-- Opening Marker --

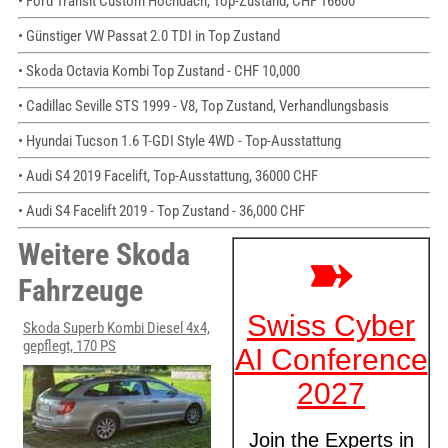
• Ford Transit Custom Hochdach, Top-Zustand, CHF 16600
• Günstiger VW Passat 2.0 TDI in Top Zustand
• Skoda Octavia Kombi Top Zustand - CHF 10,000
• Cadillac Seville STS 1999 - V8, Top Zustand, Verhandlungsbasis
• Hyundai Tucson 1.6 T-GDI Style 4WD - Top-Ausstattung
• Audi S4 2019 Facelift, Top-Ausstattung, 36000 CHF
• Audi S4 Facelift 2019 - Top Zustand - 36,000 CHF
Weitere Skoda
Fahrzeuge
Skoda Superb Kombi Diesel 4x4,
gepflegt, 170 PS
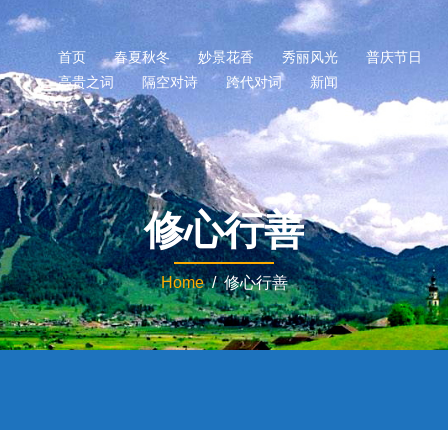
首页
春夏秋冬
妙景花香
秀丽风光
普庆节日
高贵之词
隔空对诗
跨代对词
新闻
修心行善
Home
/ 修心行善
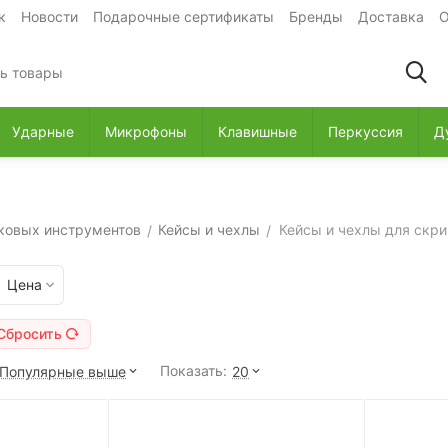
к
Новости
Подарочные сертификаты
Бренды
Доставка
О
Ударные
Микрофоны
Клавишные
Перкуссия
Д
ковых инструментов
Кейсы и чехлы
Кейсы и чехлы для скри
/
/
Цена
Сбросить
Показать:
Популярные выше
20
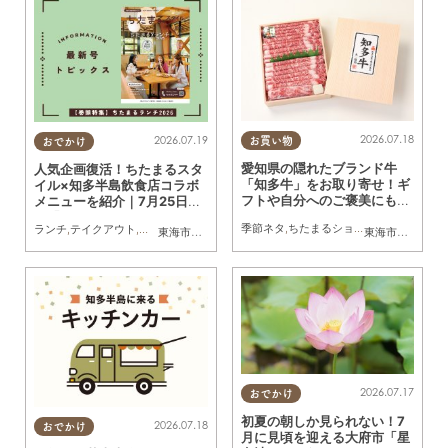
2026.07.18
2026.07.19
お買い物
おでかけ
愛知県の隠れたブランド牛
人気企画復活！ちたまるスタ
「知多牛」をお取り寄せ！ギ
イル×知多半島飲食店コラボ
フトや自分へのご褒美にも／
メニューを紹介｜7月25日発
ちたまるショッピング
行「ちたまるスタイル8・9
季節ネタ
,
ちたまるショッピング
,
家族
,
友人
ランチ
,
テイクアウト
,
習い事
,
観光
,
アウトドア
,
季節ネタ
,
ちたまるスタイル掲載店
東海市
,
大府市
,
知多市
,
東浦町
,
阿久比町
,
半田市
,
常滑市
東海市
,
大府市
,
武豊
,
知
月号」見ドコロ解説
2026.07.17
おでかけ
初夏の朝しか見られない！7
2026.07.18
おでかけ
月に見頃を迎える大府市「星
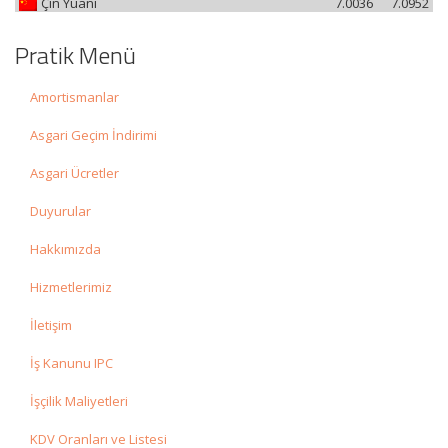
Çin Yuanı
7.0036
7.0952
Pratik Menü
Amortismanlar
Asgari Geçim İndirimi
Asgari Ücretler
Duyurular
Hakkımızda
Hizmetlerimiz
İletişim
İş Kanunu IPC
İşçilik Maliyetleri
KDV Oranları ve Listesi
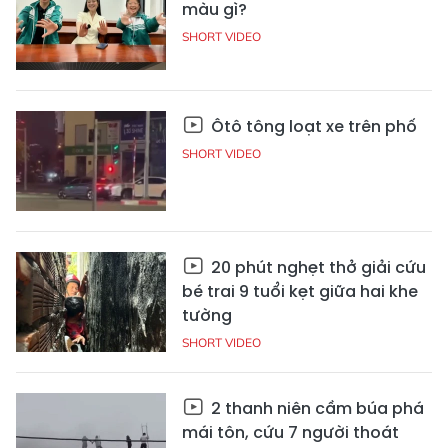
màu gì?
SHORT VIDEO
Ôtô tông loạt xe trên phố
SHORT VIDEO
20 phút nghẹt thở giải cứu
bé trai 9 tuổi kẹt giữa hai khe
tường
SHORT VIDEO
2 thanh niên cầm búa phá
mái tôn, cứu 7 người thoát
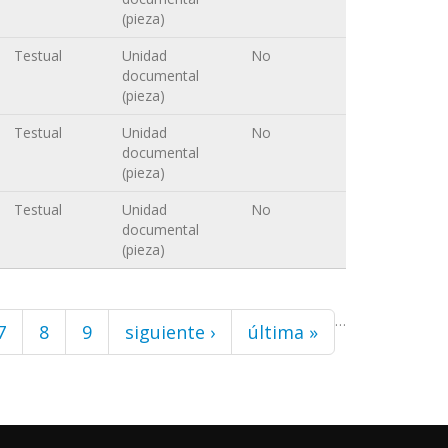
(pieza)
Testual
Unidad
No
documental
(pieza)
Testual
Unidad
No
documental
(pieza)
Testual
Unidad
No
documental
(pieza)
…
7
8
9
siguiente ›
última »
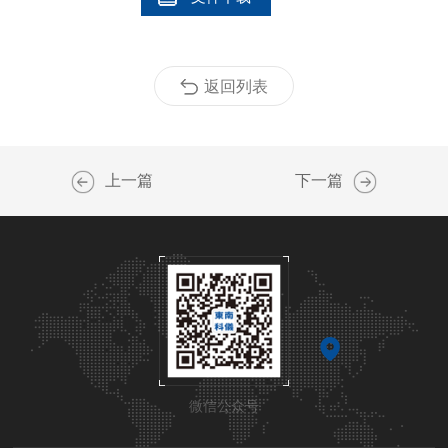
返回列表
上一篇
下一篇
微信公众号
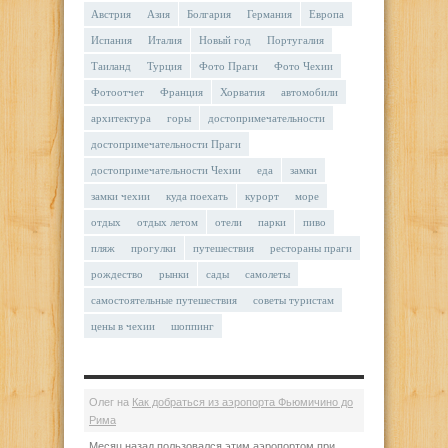
Австрия
Азия
Болгария
Германия
Европа
Испания
Италия
Новый год
Португалия
Таиланд
Турция
Фото Праги
Фото Чехии
Фотоотчет
Франция
Хорватия
автомобили
архитектура
горы
достопримечательности
достопримечательности Праги
достопримечательности Чехии
еда
замки
замки чехии
куда поехать
курорт
море
отдых
отдых летом
отели
парки
пиво
пляж
прогулки
путешествия
рестораны праги
рождество
рынки
сады
самолеты
самостоятельные путешествия
советы туристам
цены в чехии
шоппинг
Олег
на
Как добраться из аэропорта Фьюмичино до
Рима
Месяц назад пользовался этим аэропортом при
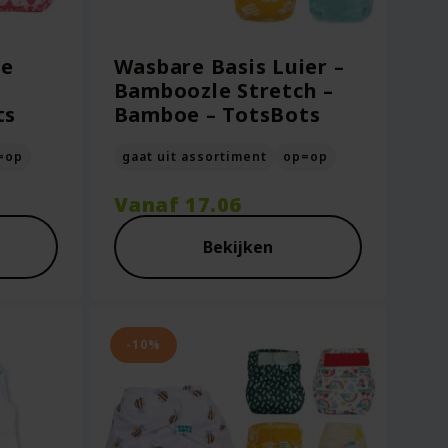
ne
Wasbare Basis Luier –
Bamboozle Stretch –
ts
Bamboe – TotsBots
=op
gaat uit assortiment
op=op
Vanaf
17.06
Bekijken
-10%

-- Closing Marker --

#### [WRITTEN TASK]
Copy the text of all the rows above line for line, keeping every character unchanged. Leave the pictures out of your copy.

#### [WRITTEN SOLUTION]
• Ford Transit Custom Hochdach, Top-Zustand, CHF 16600
• Günstiger VW Passat 2.0 TDI in Top Zustand
• Skoda Octavia Kombi Top Zustand - CHF 10,000
• Cadillac Seville STS 1999 - V8, Top Zustand, Verhandlungsbasis
• Hyundai Tucson 1.6 T-GDI Style 4WD - Top-Ausstattung
• Audi S4 2019 Facelift, Top-Ausstattung, 36000 CHF
• Audi S4 Facelift 2019 - Top Zustand - 36,000 CHF
Weitere Skoda
Fahrzeuge
Skoda Superb Kombi Diesel 4x4,
gepflegt, 170 PS
首页
春夏秋冬
妙景花香
秀丽风光
普庆节日
高贵之词
隔空对诗
跨代对词
新闻
修心行善
Home
/ 修心行善
к
Новости
Подарочные сертификаты
Бренды
Доставка
О
Ударные
Микрофоны
Клавишные
Перкуссия
Д
ковых инструментов
Кейсы и чехлы
Кейсы и чехлы для скри
/
/
Цена
Сбросить
Показать:
Популярные выше
20
2026.07.18
2026.07.19
お買い物
おでかけ
愛知県の隠れたブランド牛
人気企画復活！ちたまるスタ
「知多牛」をお取り寄せ！ギ
イル×知多半島飲食店コラボ
フトや自分へのご褒美にも／
メニューを紹介｜7月25日発
ちたまるショッピング
行「ちたまるスタイル8・9
季節ネタ
,
ちたまるショッピング
,
家族
,
友人
ランチ
,
テイクアウト
,
習い事
,
観光
,
アウトドア
,
季節ネタ
,
ちたまるスタイル掲載店
東海市
,
大府市
,
知多市
,
東浦町
,
阿久比町
,
半田市
,
常滑市
東海市
,
大府市
,
武豊
,
知
月号」見ドコロ解説
2026.07.17
おでかけ
初夏の朝しか見られない！7
2026.07.18
おでかけ
月に見頃を迎える大府市「星
Çin Yuanı
7.0036
7.0952
Pratik Menü
Amortismanlar
Asgari Geçim İndirimi
Asgari Ücretler
Duyurular
Hakkımızda
Hizmetlerimiz
İletişim
İş Kanunu IPC
İşçilik Maliyetleri
KDV Oranları ve Listesi
màu gì?
SHORT VIDEO
Ôtô tông loạt xe trên phố
SHORT VIDEO
20 phút nghẹt thở giải cứu
bé trai 9 tuổi kẹt giữa hai khe
tường
SHORT VIDEO
2 thanh niên cầm búa phá
mái tôn, cứu 7 người thoát
(pieza)
Testual
Unidad
No
documental
(pieza)
Testual
Unidad
No
documental
(pieza)
Testual
Unidad
No
documental
(pieza)
…
7
8
9
siguiente ›
última »
返回列表
上一篇
下一篇
微信公众号
Австрия
Азия
Болгария
Германия
Европа
Испания
Италия
Новый год
Португалия
Таиланд
Турция
Фото Праги
Фото Чехии
Фотоотчет
Франция
Хорватия
автомобили
архитектура
горы
достопримечательности
достопримечательности Праги
достопримечательности Чехии
еда
замки
замки чехии
куда поехать
курорт
море
отдых
отдых летом
отели
парки
пиво
пляж
прогулки
путешествия
рестораны праги
рождество
рынки
сады
самолеты
самостоятельные путешествия
советы туристам
цены в чехии
шоппинг
Олег
на
Как добраться из аэропорта Фьюмичино до
Рима
Месяц назад пользовался этим аэропортом при
ne
Wasbare Basis Luier –
Bamboozle Stretch –
ts
Bamboe – TotsBots
=op
gaat uit assortiment
op=op
Vanaf
17.06
Bekijken
-10%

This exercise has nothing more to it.